Looking for a few prods in the right direction, if that's possible. I just purchased a license for Prodigy, am very excited about the possibilities, but am rubbing up against a decent amount of frustration at not quite knowing how to do things. A lot of it probably is down to this being new for me etc, hence why the longish post here.
Project goal
I want to train three models:
- one that can recognise (and therefore enable me to extract) drug names from a given text
- one that can recognise dosages (for the above medications) from a given text
- one that can recognise medical symptoms (and enable me to extract / analyse) in a given text.
I have a big text blob (c. 2m words) and I want to use Prodigy to enable me to label some of that data, so that then I can train the two models to be able to recognise these two sets of 'entities' / types in the rest of my data set.
Context on my background
I have done some studies with Python / data science cleaning / processing etc. I am able to do a fair amount of data cleaning myself, write my own functions to process the imported text etc.
I have never really used Spacy (apart from truly basic things like to tokenise a small sample text), and this is my first time using Prodigy.
I can generally figure things out if I'm pointed in the right direction (i.e. if I know it's probably the right direction in which to go).
I don't have a ML / maths background, though I am two years into a software engineering online programme (Ruby / Javascript mainly and a heavy dose of problem-solving).
Data formats
The original data is in pdfs, but this is OCRed and then exported to .txt files. I also have them in a Pandas dataframe (one row for the date each document was issued, a detail which I suppose isn't so important for this task). The text data that comes out the other end isn't perfect, and there are lot of weird characters that get spat out the other end.
Next steps / approaches
My initial thought is that I need to clean the text first to remove the most egregious of issues (multiple spaces, accented characters, strange punctuation marks and so on) BEFORE I input things into Prodigy.

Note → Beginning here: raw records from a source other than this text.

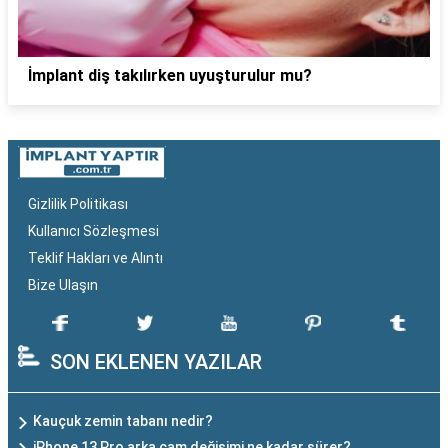
İmplant diş takılırken uyuşturulur mu?
Gizlilik Politikası
Kullanıcı Sözleşmesi
Teklif Hakları ve Alıntı
Bize Ulaşın
SON EKLENEN YAZILAR
Kauçuk zemin tabanı nedir?
iPhone 13 Pro arka cam değişimi ne kadar sürer?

Q: is that a correct assumption?
From what I understand from the documentation, I then have to convert my text into a format that Prodigy likes: ideally jsonl
. From this link I understand that these should be newline-delimited JSON, with the key as 'text' and the value as a sentence.

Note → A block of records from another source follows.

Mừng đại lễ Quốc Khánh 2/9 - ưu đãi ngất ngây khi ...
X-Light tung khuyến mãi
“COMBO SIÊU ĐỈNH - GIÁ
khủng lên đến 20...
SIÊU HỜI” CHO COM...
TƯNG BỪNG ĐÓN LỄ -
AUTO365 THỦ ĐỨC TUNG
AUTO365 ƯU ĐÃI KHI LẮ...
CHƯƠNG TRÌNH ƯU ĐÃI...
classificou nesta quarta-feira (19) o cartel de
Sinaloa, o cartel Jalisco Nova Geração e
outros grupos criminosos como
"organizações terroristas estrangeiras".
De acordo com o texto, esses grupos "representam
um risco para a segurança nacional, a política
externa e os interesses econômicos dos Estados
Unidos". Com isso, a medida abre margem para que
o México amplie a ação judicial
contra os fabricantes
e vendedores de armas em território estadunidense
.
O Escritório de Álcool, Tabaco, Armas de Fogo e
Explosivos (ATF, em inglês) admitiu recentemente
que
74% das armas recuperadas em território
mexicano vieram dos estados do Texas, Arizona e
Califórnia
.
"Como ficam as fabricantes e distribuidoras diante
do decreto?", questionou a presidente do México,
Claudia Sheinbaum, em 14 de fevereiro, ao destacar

This suggests to me that I need to split the text into individual sentences. I guess I can uses Spacy to do that? This Spacy documentation suggests I can convert 'files' into Spacy's JSON format, but it didn't work when I tried a generic version (converting a .txt
file). If I could get that working, it seems like that'd give me the output I need for Prodigy. Something like this also might work if I have to do it manually, and then export to JSONL via vanilla Python.
I still don't have a strong sense of how many sentences should be in each entry in the JSONL file. I guess one or two would be good per example?
I saw while browsing the forum that there is this model called Med7 which probably goes a very long way to where I want to be with the first two models — i.e. drug names and dosages. If I could use that as an initial model, then I think I need to use ner.correct
with the med7 model and then I can fine-tune it / correct it for my own data? Is that assumption correct?
Once I get that new.correct
going I train a whole bunch of examples, I save the model, and then I make sure it's actually doing what I think it should do on test examples to validate that approach.
For the final part, the symptom recognition, I could probably gather together a list of 30-50 initial phrases which work as a kind of starter set of symptoms which could bootstrap the process? But I'm not really clear on what I do with those words, how I load them in as initial phrases etc. I watched this video which gave me some sense of how I might approach that, but it felt like there was a lot of magic in there — i.e. tricks which weren't documented anywhere, and I didn't recall seeing them in the prodigy documentation anywhere. But yeah, ideally I want to be able to highlight certain words or small phrases which then incrementally improves my model such that it's able to capture many / all symptoms it encounters on new text.
I'm going to go watch a bunch of the videos on the explosion.ai youtube channel that relate to Prodigy. I'm also going to look at some of the forum posts to see if someone else was where I am at some point in the past.